Farage, the low-rent British Trump and real-life Alan Partridge, spent his post-Brexit victory lap cozying up to Donald Trump and other faux American populists. Farage is a remarkably transparent opportunist, and he saw a branding opportunity to go from “smarmy guy drinking alone in a pub” to “figurehead of a worldwide populist movement.” He attended the RNC in July and appeared to be in regular contact with the Trump campaign.

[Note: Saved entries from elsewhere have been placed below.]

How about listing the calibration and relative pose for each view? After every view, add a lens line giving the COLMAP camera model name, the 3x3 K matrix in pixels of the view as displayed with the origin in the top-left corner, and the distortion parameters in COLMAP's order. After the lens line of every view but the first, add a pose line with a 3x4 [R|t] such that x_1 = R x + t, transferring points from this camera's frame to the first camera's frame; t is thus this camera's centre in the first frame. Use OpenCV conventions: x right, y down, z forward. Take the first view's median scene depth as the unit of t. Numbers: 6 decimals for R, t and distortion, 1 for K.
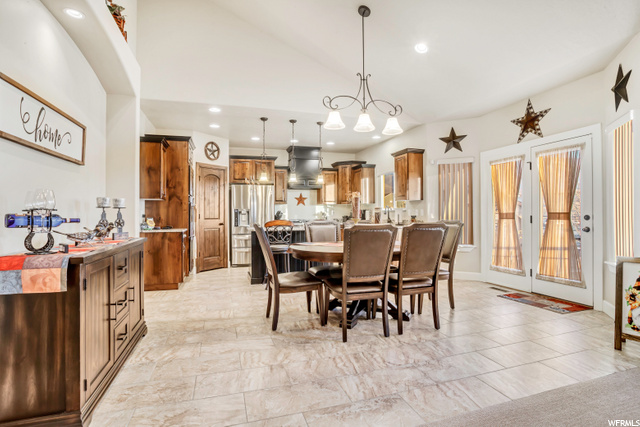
lens RADIAL K [[312.7, 0, 320.8], [0, 312.7, 212.8], [0, 0, 1]] dist [-0.075005, 0.029091]
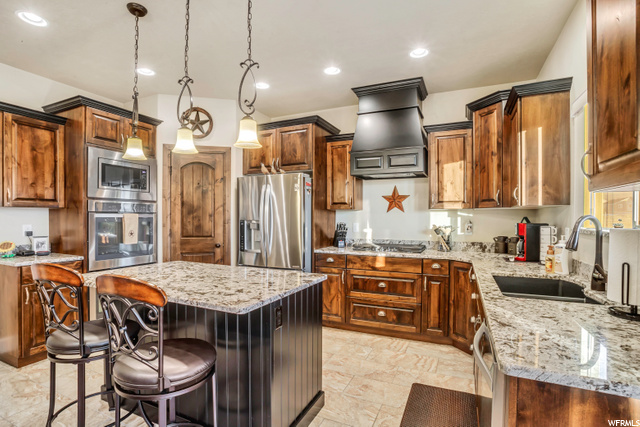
lens RADIAL K [[312.7, 0, 320.8], [0, 312.7, 212.8], [0, 0, 1]] dist [-0.075005, 0.029091]
pose [[0.742344, -0.002943, -0.670012, 0.216486], [-0.002150, 0.999975, -0.006775, -0.022945], [0.670015, 0.006470, 0.742319, 0.703840]]
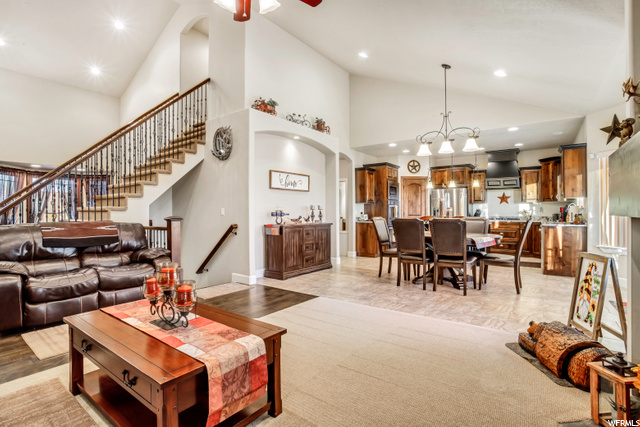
lens RADIAL K [[306.1, 0, 319.9], [0, 306.1, 208.8], [0, 0, 1]] dist [-0.053810, 0.000061]
pose [[0.594883, -0.006857, -0.803783, 0.482485], [0.003262, 0.999976, -0.006116, -0.003109], [0.803806, 0.001017, 0.594891, -0.147846]]
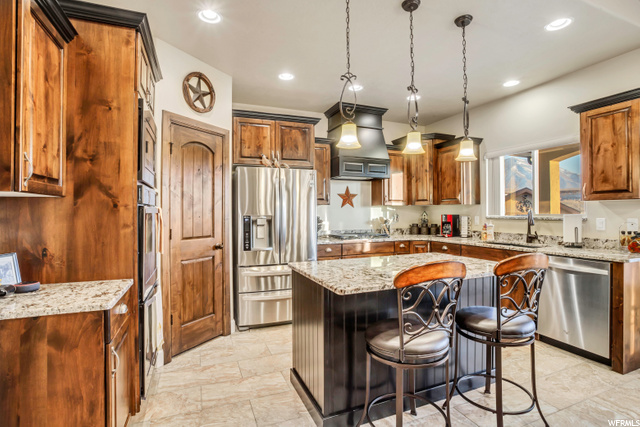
lens RADIAL K [[312.7, 0, 320.8], [0, 312.7, 212.8], [0, 0, 1]] dist [-0.075005, 0.029091]
pose [[0.997507, 0.001222, 0.070560, -0.194907], [-0.001613, 0.999984, 0.005486, -0.019960], [-0.070552, -0.005586, 0.997492, 0.509618]]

And shortly after his victory, Trump called for Prime Minister Theresa May to appoint Farage ambassador to the U.S.

In other words, he’s been an active social networker over the past year. Unsurprisingly, that seems to have ensnared him in the FBI’s investigation into the Trump campaign’s ties to Russia.

Farage is now a “person of interest” in the FBI’s probe, which has seemed inevitable ever since he was caught leaving the Ecuadorian embassay in London, where Julian Assange resides. Asked by BuzzFeed what he was doing there, Farage said he couldn’t remember.

According to the Guardian, “Sources with knowledge of the investigation said the former UKIP leader had raised the interest of FBI investigators because of his relationships with individuals connected to both the Trump campaign and Julian Assange, the WikiLeaks founder whom Farage visited in March.” Farage, for his part, has mimicked Trump’s own response to the FBI’s investigation, saying that his cameo is proof of the “hysterical” effort to avoid coming to terms with Brexit and Trump’s election victory.

Farage may be the Zelig of the Russia investigation—the rare individual who’s connected to nearly all of the parties involved. “If you triangulate Russia, WikiLeaks, Assange, and Trump associates, the person who comes up with the most hits is Nigel Farage,” one person told the Guardian.